TEXT EXTRACT start

Note: The rules and law may have changed since this article was first published. It is provided for archival purposes but you should consult with your lawyer for the current state of the law
This article is re-published with the kind permission of the Saskatchewan Trial Lawyers Association
The predicament of reliability advising clients concerning custody and the mobility of their children has recently proven to be as challenging as ever. There are various types of motions and applications involving the mobility of children, some demanding more urgency than others. In one month alone, we had five interim mobility matters walk through the door, all entailing various levels of urgency. Of course, three were quickly resolved by Court Order. In our opinion, this is because both matters involved a family unit that looked very much like the traditional notion of the family unit. That is to say, each case featured a stay-at-home mom, a breadwinning dad and four or five children. The familiar situation in which the primary caregiver attempts to relocate with the children of a broken marriage creates conflicts that are among the most difficult to resolve. Case law in the area is not in short supply. Nevertheless, controlling principles can be challenging to work with because there is a sense that each case remains unique.
When a move is requested in the early stages of the relationship breakdown, it can be difficult for a Court to determine what is truly in the best interests for the children, especially on contradictory affidavit of evidence. For this reason, the Courts do not often allow children to relocate on an interim motion. Although they are bound to undertake intricate analysis of the circumstances surrounding the move and to consider the relationship of each parent to the children, the presumption id that the status quo of the locale is to be preserved. This presumption has stood the test of time, as evidenced by the statement of the Honourable Mr. Justice Smith at paragraph 10 of the oft-quoted Ofukany v. Ofukany, 2009 SKQB 234, (“Ofukany”) “those cases [allowing a move] are the exception and arguably turn on their own peculiar facts.”
It is difficult to achieve success in mobility motions on an interim basis. This is nothing new and the Court seems to have lost patience with hearing it. The Court itself advocates against fostering a culture of “move first, ask later.” Ofukany explains why at paragraph 11:
Allowing one parent to relocate with the children completely changes the familial landscape of the access parent. In my view, given the profound change such a move creates, the issues relating to that proposed relocation can rarely by satisfactorily weighed by affidavit evidence. Only at trial can the issues and considerations be fully developed and considered.
 In my opinion, there is a presumption, albeit rebuttable, that the children in mobility cases should remain in the locale of the status quo until the debate proceeds to trial to be fairly determined.
This statement encapsulates the presumption that children will be ordered to remain in the place of their habitual residence on an interim motion; however, it also speaks simply to the importance of preserving stability. It is as much a statement of the premise that parents should do the utmost to maintain stability in their children’s surroundings and connections while they navigate the shoals of divorce, as it is about prohibiting relocation. Therein lies the problem because the argument on the moving parent’s side also rests on the preservation of stability. The tension between the competing sources of stability becomes a prominent force of instability and plays itself out in a most predictable manner.

TEXT EXTRACT end
DATASET start

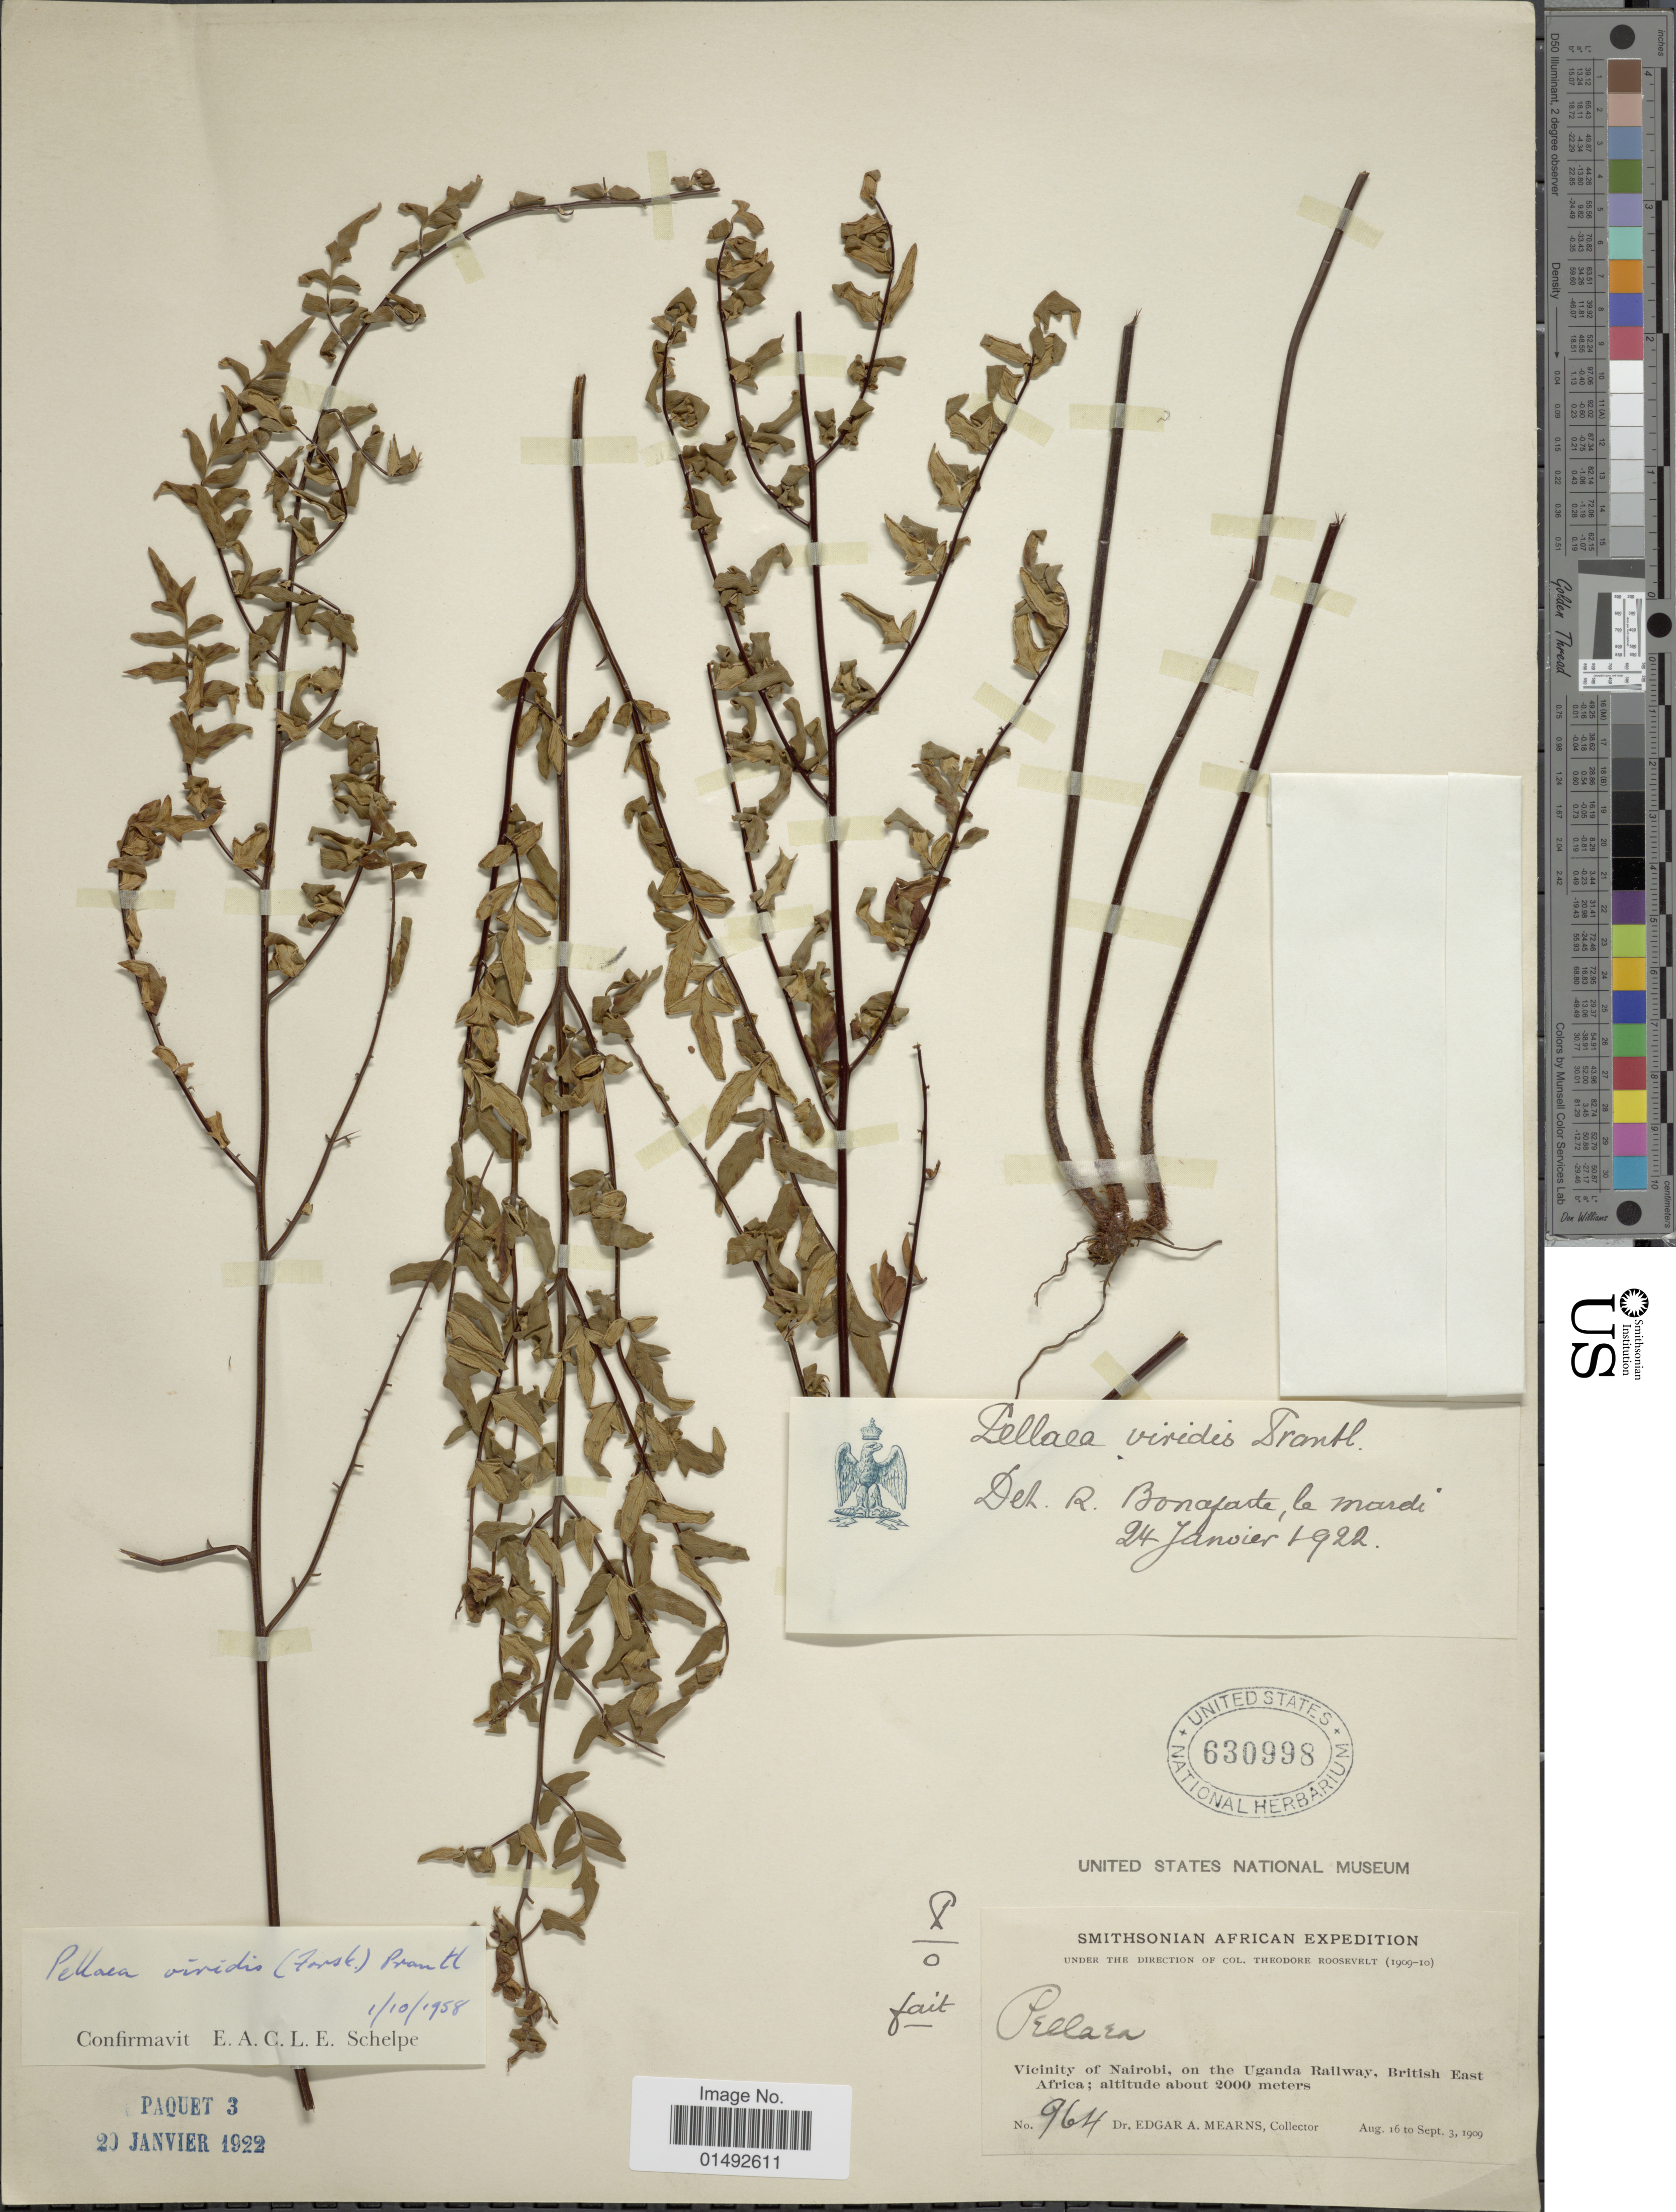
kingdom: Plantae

DATASET end
DATASET start

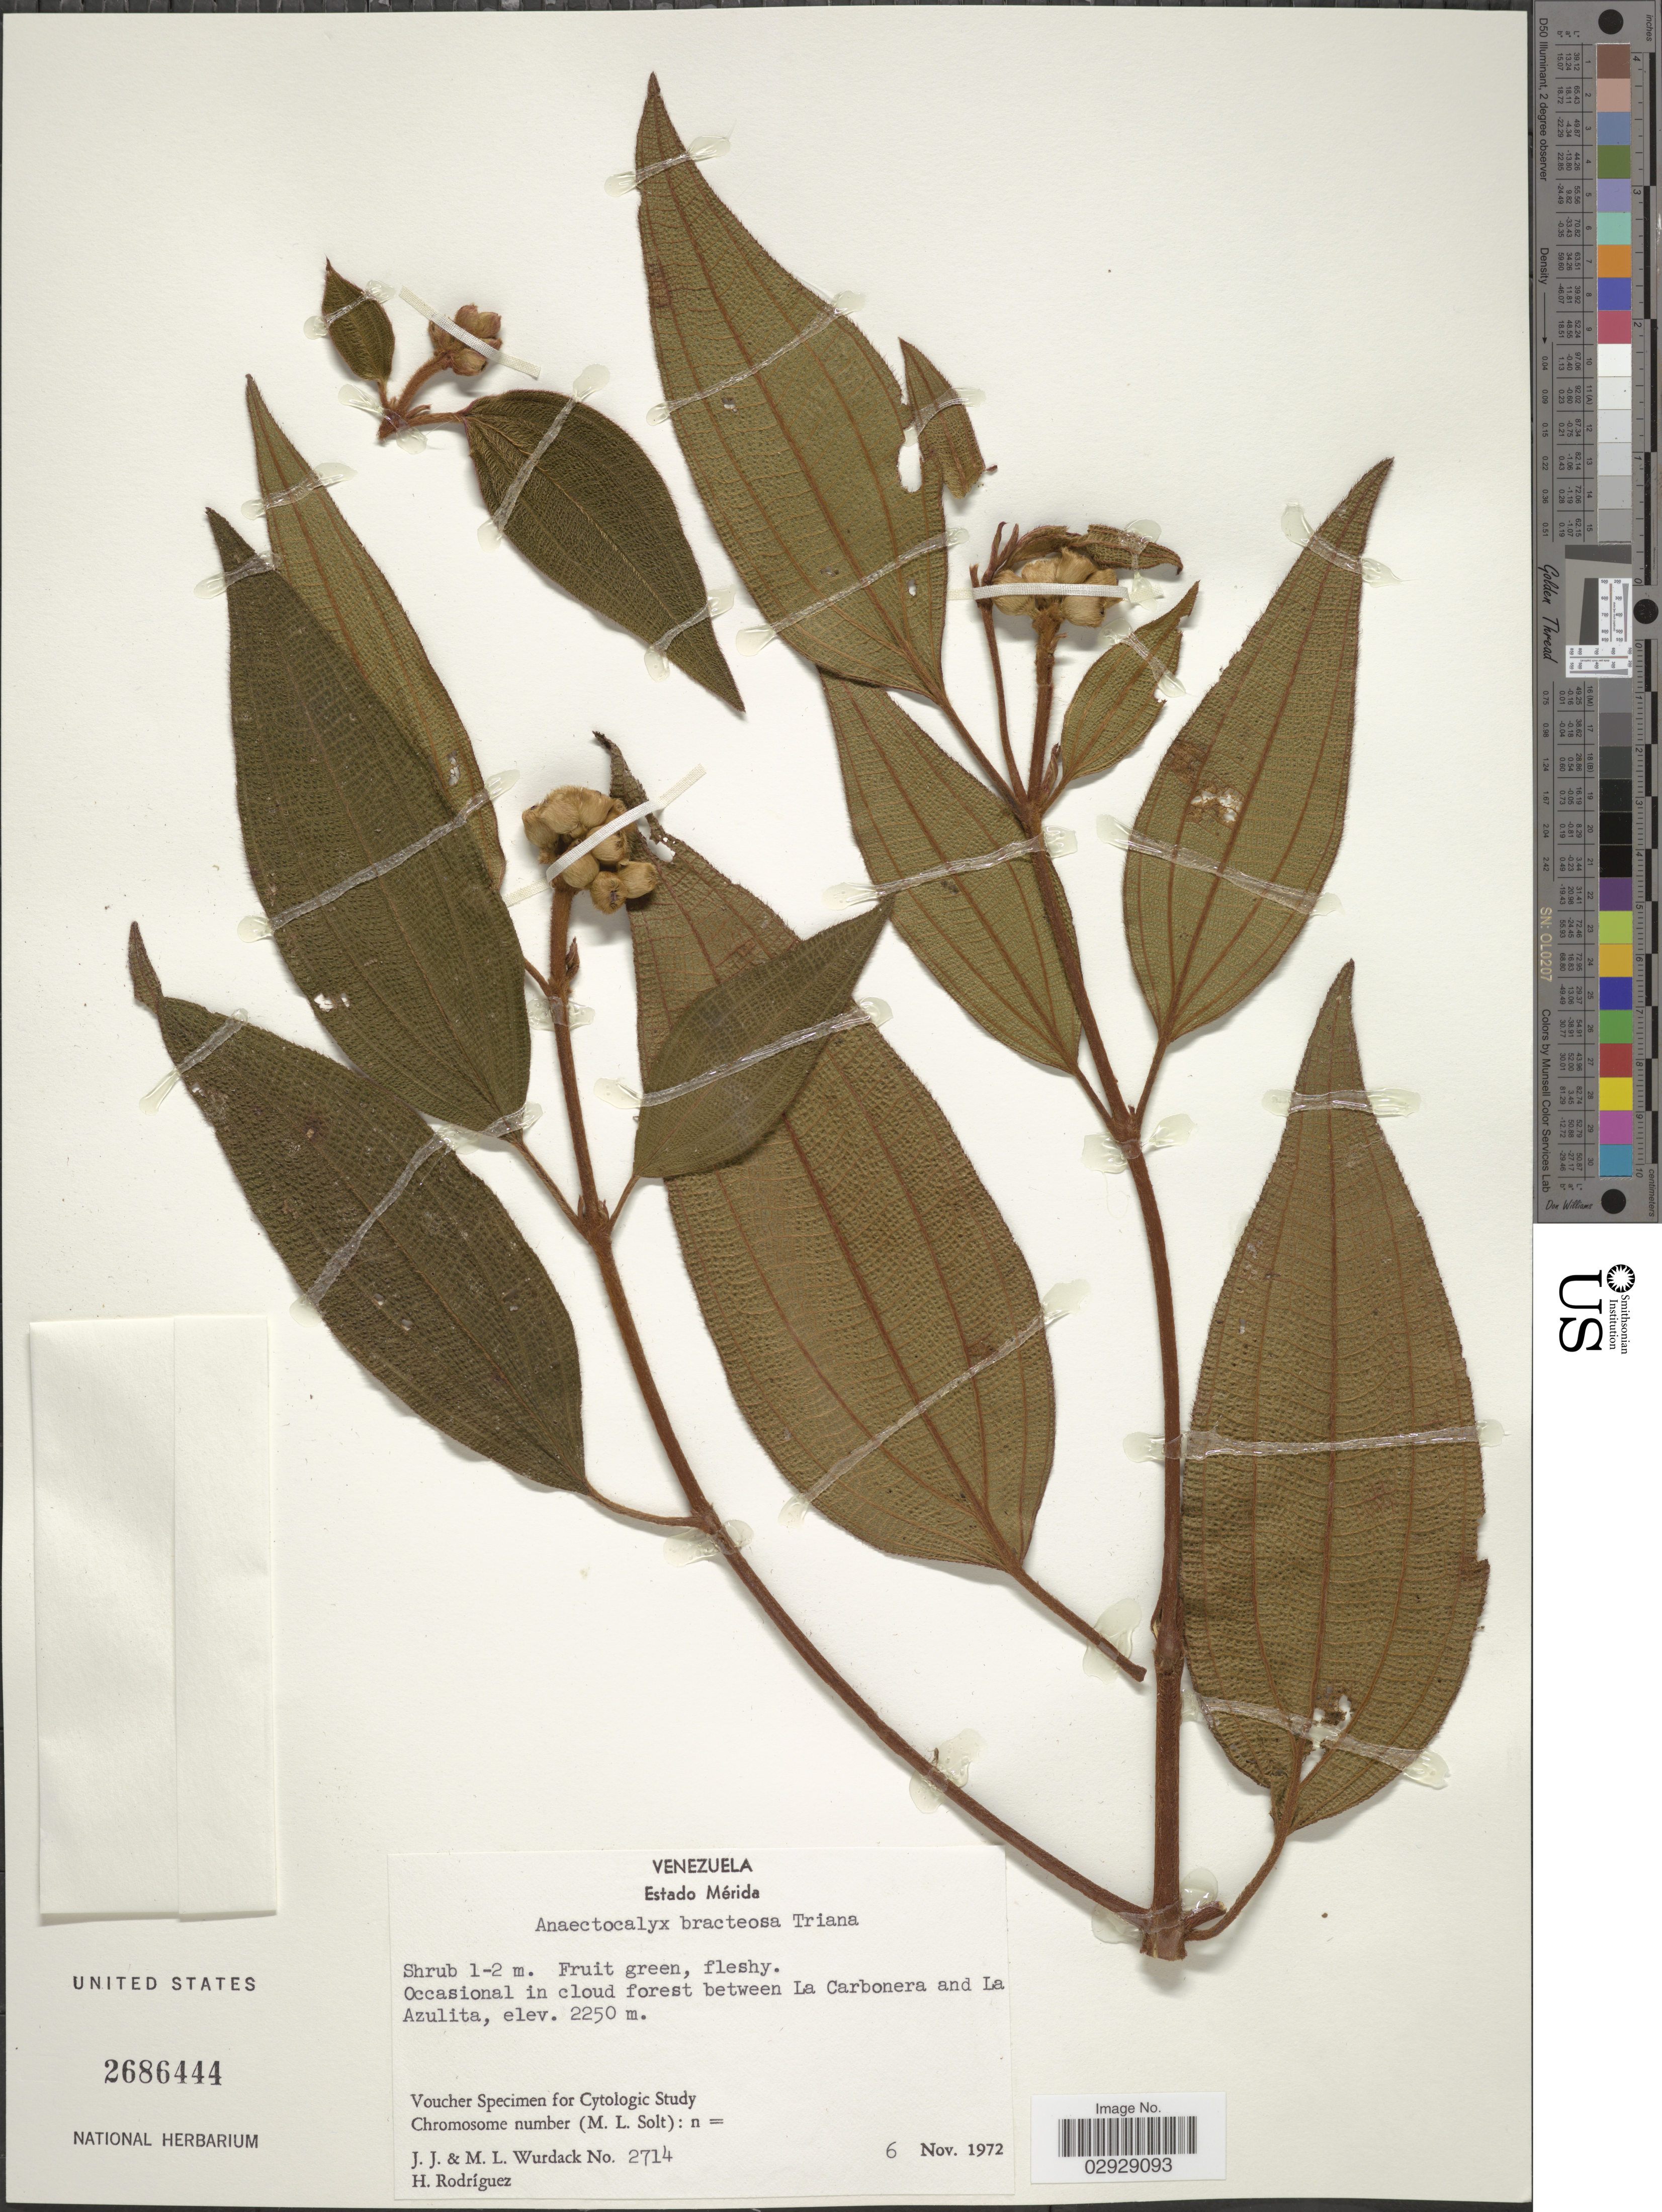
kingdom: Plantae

DATASET end

▸ **SET PROBLEM**
Reproduce, word for word, the part of the article on child relocation in custody disputes that opens with the words containing "It is difficult" and closes with "be fairly determined.".

▸ **FINISHED TASK**
It is difficult to achieve success in mobility motions on an interim basis. This is nothing new and the Court seems to have lost patience with hearing it. The Court itself advocates against fostering a culture of “move first, ask later.” Ofukany explains why at paragraph 11:
Allowing one parent to relocate with the children completely changes the familial landscape of the access parent. In my view, given the profound change such a move creates, the issues relating to that proposed relocation can rarely by satisfactorily weighed by affidavit evidence. Only at trial can the issues and considerations be fully developed and considered.
 In my opinion, there is a presumption, albeit rebuttable, that the children in mobility cases should remain in the locale of the status quo until the debate proceeds to trial to be fairly determined.